International Journal of Engineering and Applied Sciences

(An ISO 9001:2008 Certified Online and Print Journal)

Bandgap Engineering of the II-IV, III-V and IV-VI Semiconductor Quantum Dots for Technological Applications

( Volume 8 Issue 7,July 2021 ) OPEN ACCESS

H. I. Ikeri, A. I. Onyia, V. C. Onuabuchi


Bandgap Engineering, Quantum Confinement, Quantum Dot, Schrodinger Equation, Spherical Potential Well, Emission and Absorption Spectrum.

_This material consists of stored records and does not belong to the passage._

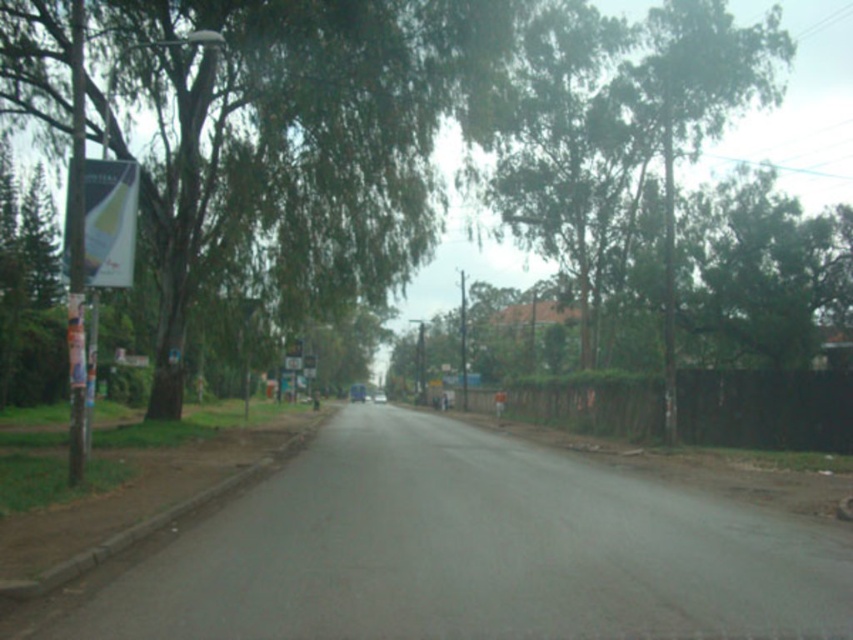
Which is more to the right, green leafy tree at left or white glossy banner at left?

green leafy tree at left is more to the right.

From the picture: Is green leafy tree at left to the left of white glossy banner at left from the viewer's perspective?

No, green leafy tree at left is not to the left of white glossy banner at left.

Which is behind, point (200, 116) or point (68, 221)?

The point (200, 116) is behind.

This screenshot has width=853, height=640. I want to click on green leafy tree at left, so click(x=296, y=141).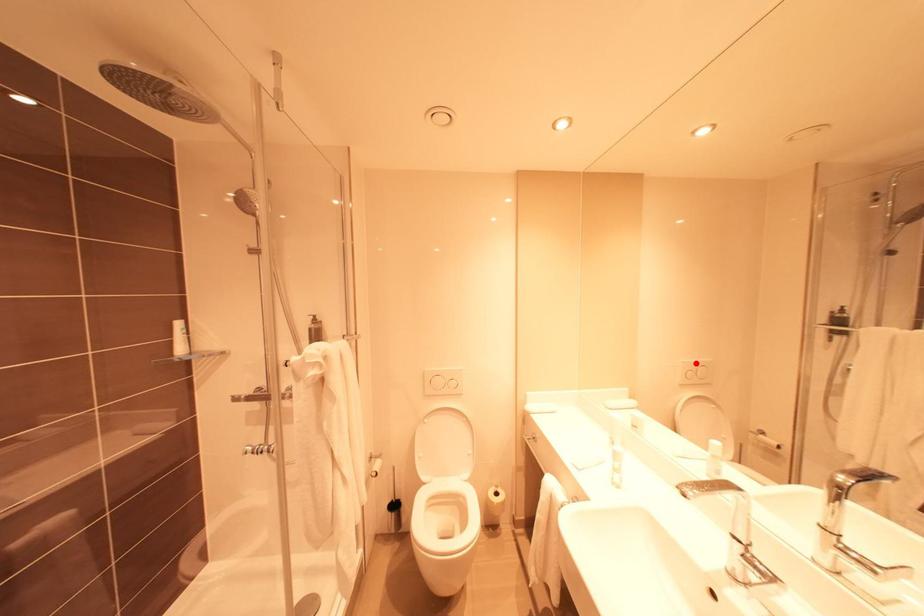
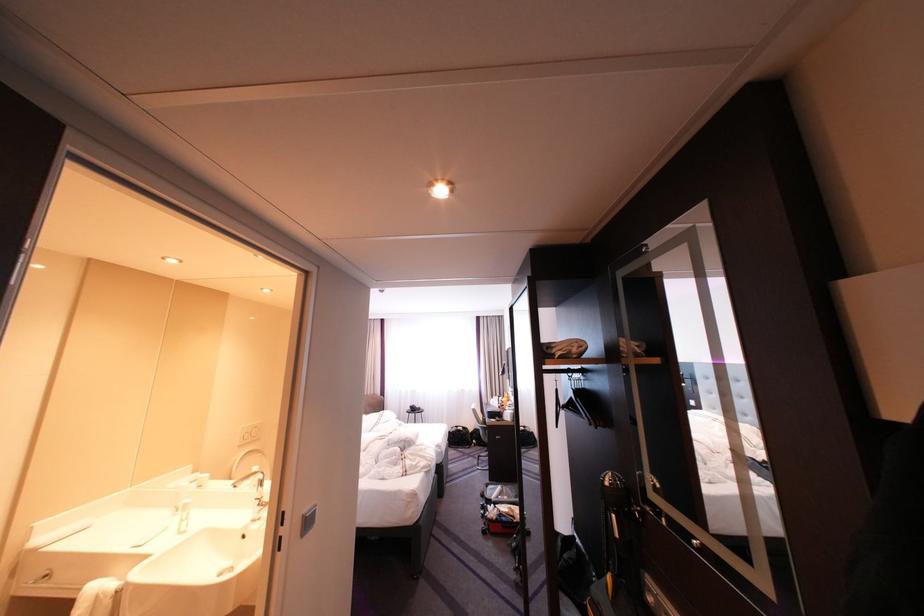
Locate, in the second image, the point that corresponds to the highlighted location in the first image.

(254, 429)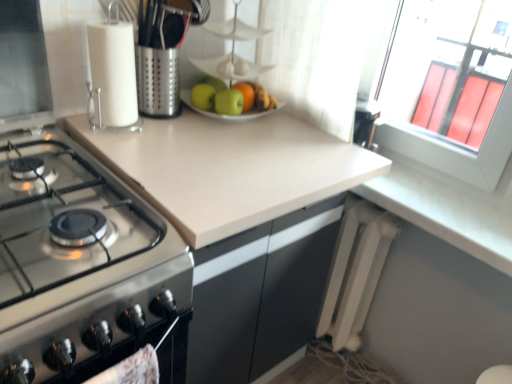
You are a GUI agent. You are given a task and a screenshot of the screen. Output one action in this format:
    pyautogui.click(x=<x>, y=<y>)
    Task: Click on the glossy orange at center
    The image size is (512, 384).
    Given the screenshot: What is the action you would take?
    pyautogui.click(x=245, y=94)

The width and height of the screenshot is (512, 384). What do you see at coordinates (203, 96) in the screenshot?
I see `green matte apple at center, the 2th apple in the right-to-left sequence` at bounding box center [203, 96].

Measure the distance between stainless steel gas stove at left and camera.

A distance of 56.90 centimeters exists between stainless steel gas stove at left and camera.

Describe the element at coordinates (112, 77) in the screenshot. I see `white paper towel holder at upper left` at that location.

Measure the distance between point [426,187] and camera.

Point [426,187] and camera are 4.09 feet apart from each other.

Identify the location of green matte apple at center, which is the second apple in left-to-right order. The image size is (512, 384). (229, 102).

The height and width of the screenshot is (384, 512). I want to click on glossy orange at center, so click(x=245, y=94).

How different are the orientations of green matte apple at center, which is the 1th apple from right to left, and glossy orange at center in degrees?

The angular difference between green matte apple at center, which is the 1th apple from right to left, and glossy orange at center is 8.22e-05 degrees.

Is green matte apple at center, which is the 1th apple from right to left, behind glossy orange at center?

No, it is in front of glossy orange at center.

Could you tell me if green matte apple at center, which is the 1th apple from right to left, is turned towards glossy orange at center?

No.

Who is shorter, green matte apple at center, which is the 1th apple from right to left, or glossy orange at center?

Standing shorter between the two is green matte apple at center, which is the 1th apple from right to left.

From a real-world perspective, which object rests below the other?

white plastic radiator at lower right, from a real-world perspective.

Find the location of a particular element. orange on the left of white plastic radiator at lower right is located at coordinates (245, 94).

Can you confirm if glossy orange at center is smaller than white plastic radiator at lower right?

Answer: Yes.

From the image's perspective, is glossy orange at center above or below white plastic radiator at lower right?

glossy orange at center is above white plastic radiator at lower right.

Which point is more forward, (415, 188) or (230, 113)?

The point (230, 113) is closer to the camera.

Where is `counter top on the right of green matte apple at center, which is the 1th apple from right to left`? counter top on the right of green matte apple at center, which is the 1th apple from right to left is located at coordinates pyautogui.click(x=448, y=208).

In the scene shown: Would you say green matte apple at center, which is the 1th apple from right to left, is part of white matte counter top at lower right's contents?

No, green matte apple at center, which is the 1th apple from right to left, is not a part of white matte counter top at lower right.

Which is in front, white paper towel holder at upper left or green matte apple at center, the 2th apple in the right-to-left sequence?

Positioned in front is white paper towel holder at upper left.

Can you confirm if white paper towel holder at upper left is thinner than green matte apple at center, the first apple when ordered from left to right?

No.

Does point (95, 104) come behind point (203, 98)?

No, (95, 104) is in front of (203, 98).

From a real-world perspective, does white paper towel holder at upper left sit lower than green matte apple at center, the 2th apple in the right-to-left sequence?

No, from a real-world perspective, white paper towel holder at upper left is not below green matte apple at center, the 2th apple in the right-to-left sequence.

Is green matte apple at center, the first apple when ordered from left to right, with stainless steel gas stove at left?

No, green matte apple at center, the first apple when ordered from left to right, is not touching stainless steel gas stove at left.

Is green matte apple at center, the first apple when ordered from left to right, situated inside stainless steel gas stove at left or outside?

green matte apple at center, the first apple when ordered from left to right, lies outside stainless steel gas stove at left.

From the image's perspective, who appears lower, green matte apple at center, the 2th apple in the right-to-left sequence, or stainless steel gas stove at left?

stainless steel gas stove at left, from the image's perspective.

Does point (204, 109) come farther from viewer compared to point (68, 240)?

Yes.

Looking at this image, how many degrees apart are the facing directions of glossy orange at center and beige laminate countertop at center?

The facing directions of glossy orange at center and beige laminate countertop at center are 0.489 degrees apart.

In the scene shown: Does glossy orange at center lie behind beige laminate countertop at center?

Yes, glossy orange at center is further from the viewer.

Is glossy orange at center next to beige laminate countertop at center?

No, glossy orange at center is not in contact with beige laminate countertop at center.

Which of these two, glossy orange at center or beige laminate countertop at center, is smaller?

With smaller size is glossy orange at center.

Which is in front, point (103, 248) or point (112, 90)?

Positioned in front is point (103, 248).

Where is `kitchen appliance behind the stainless steel gas stove at left`? kitchen appliance behind the stainless steel gas stove at left is located at coordinates (112, 77).

Is stainless steel gas stove at left further to the viewer compared to white paper towel holder at upper left?

No, the depth of stainless steel gas stove at left is less than that of white paper towel holder at upper left.

Considering the relative positions of stainless steel gas stove at left and white paper towel holder at upper left in the image provided, is stainless steel gas stove at left to the right of white paper towel holder at upper left from the viewer's perspective?

No, stainless steel gas stove at left is not to the right of white paper towel holder at upper left.

Which apple is the 1st one when counting from the left side of the glossy orange at center? Please provide its 2D coordinates.

[(229, 102)]

At what (x,y) coordinates should I click in order to perform the action: click on orange above the white plastic radiator at lower right (from a real-world perspective). Please return your answer as a coordinate pair (x, y). Looking at the image, I should click on (245, 94).

Estimate the real-world distances between objects in this image. Which object is closer to glossy orange at center, green matte apple at center, which is the 1th apple from right to left, or white plastic radiator at lower right?

Based on the image, green matte apple at center, which is the 1th apple from right to left, appears to be nearer to glossy orange at center.

Looking at this image, from the image, which object appears to be farther from white plastic radiator at lower right, green matte apple at center, the first apple when ordered from left to right, or green matte apple at center, which is the second apple in left-to-right order?

Among the two, green matte apple at center, the first apple when ordered from left to right, is located further to white plastic radiator at lower right.

From the image, which object appears to be nearer to white paper towel holder at upper left, stainless steel gas stove at left or white plastic radiator at lower right?

stainless steel gas stove at left is positioned closer to the anchor white paper towel holder at upper left.

Estimate the real-world distances between objects in this image. Which object is further from white plastic radiator at lower right, green matte apple at center, which is the 1th apple from right to left, or stainless steel gas stove at left?

The object further to white plastic radiator at lower right is stainless steel gas stove at left.

Estimate the real-world distances between objects in this image. Which object is further from stainless steel gas stove at left, beige laminate countertop at center or green matte apple at center, the first apple when ordered from left to right?

green matte apple at center, the first apple when ordered from left to right, is further to stainless steel gas stove at left.

Considering their positions, is white matte counter top at lower right positioned closer to white paper towel holder at upper left than glossy orange at center?

glossy orange at center is closer to white paper towel holder at upper left.

Which object lies nearer to the anchor point green matte apple at center, which is the second apple in left-to-right order, white plastic radiator at lower right or stainless steel gas stove at left?

Based on the image, stainless steel gas stove at left appears to be nearer to green matte apple at center, which is the second apple in left-to-right order.

Looking at the image, which one is located further to green matte apple at center, which is the 1th apple from right to left, green matte apple at center, the 2th apple in the right-to-left sequence, or white matte counter top at lower right?

Based on the image, white matte counter top at lower right appears to be further to green matte apple at center, which is the 1th apple from right to left.

Identify the location of apple located between beige laminate countertop at center and white matte counter top at lower right in the left-right direction. The height and width of the screenshot is (384, 512). (229, 102).

Where is `countertop between green matte apple at center, the 2th apple in the right-to-left sequence, and white plastic radiator at lower right, in the vertical direction`? countertop between green matte apple at center, the 2th apple in the right-to-left sequence, and white plastic radiator at lower right, in the vertical direction is located at coordinates (330, 196).

What are the coordinates of `apple between stainless steel gas stove at left and green matte apple at center, the 2th apple in the right-to-left sequence, in the front-back direction` in the screenshot? It's located at 229,102.

I want to click on orange between white paper towel holder at upper left and white matte counter top at lower right, so coord(245,94).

Bandgap engineering in semiconductor quantum dots (QDs) has been studied for technological applications. The model obtained demonstrates that the optical bandgap can be tuned to custom-designed by varying the confinement size. This results in dramatic improvement in band-to-band excitation energy and hence a blue shift in the absorption and luminescence with decreasing QD size. This offers potential revolutionary solutions in many areas of modern science and engineering technology to overcome the fundamental limitation of conventional semiconductors that have their bandgap fixed. In addition, QDs display broad absorption band characteristics with narrow-emission spectra that are tunable due to size quantization effects, which contribute to advancement of medical imaging and multiplexing potentials such as multicolor detection with a single wavelength excitation energy. It is found that CdSe and CdS QDs posses an optical spectrum that confer on them potential active materials for efficient light emitting diode (LED) and lasers operating over the whole range of visible region. ZnS QD possesses the widest bandgap energy which plays a vital role for absorption and emission of high energy blue photons and permits devices to operate at much higher voltages and temperatures crucial for optoelectronic device applications such as Pn junctions and power transistors. In addition, the wide bandgap absorption spectra will be relevant in high optical transmittance specifically in the range of visible to infra red (IR) spectral region. GaAs, InAs and InSb QDs show promising optical bandgap energies in the visible to near infrared (NIR) spectral region which is desirable for optoelectronic devices, operating at NIR wavelengths. We found that PbS, PbSe and PbSe QDs displayed exceptional optical characteristics that are favorable for solar cells applications owing to the fact that their absorption band are fairly good match to the solar spectrum.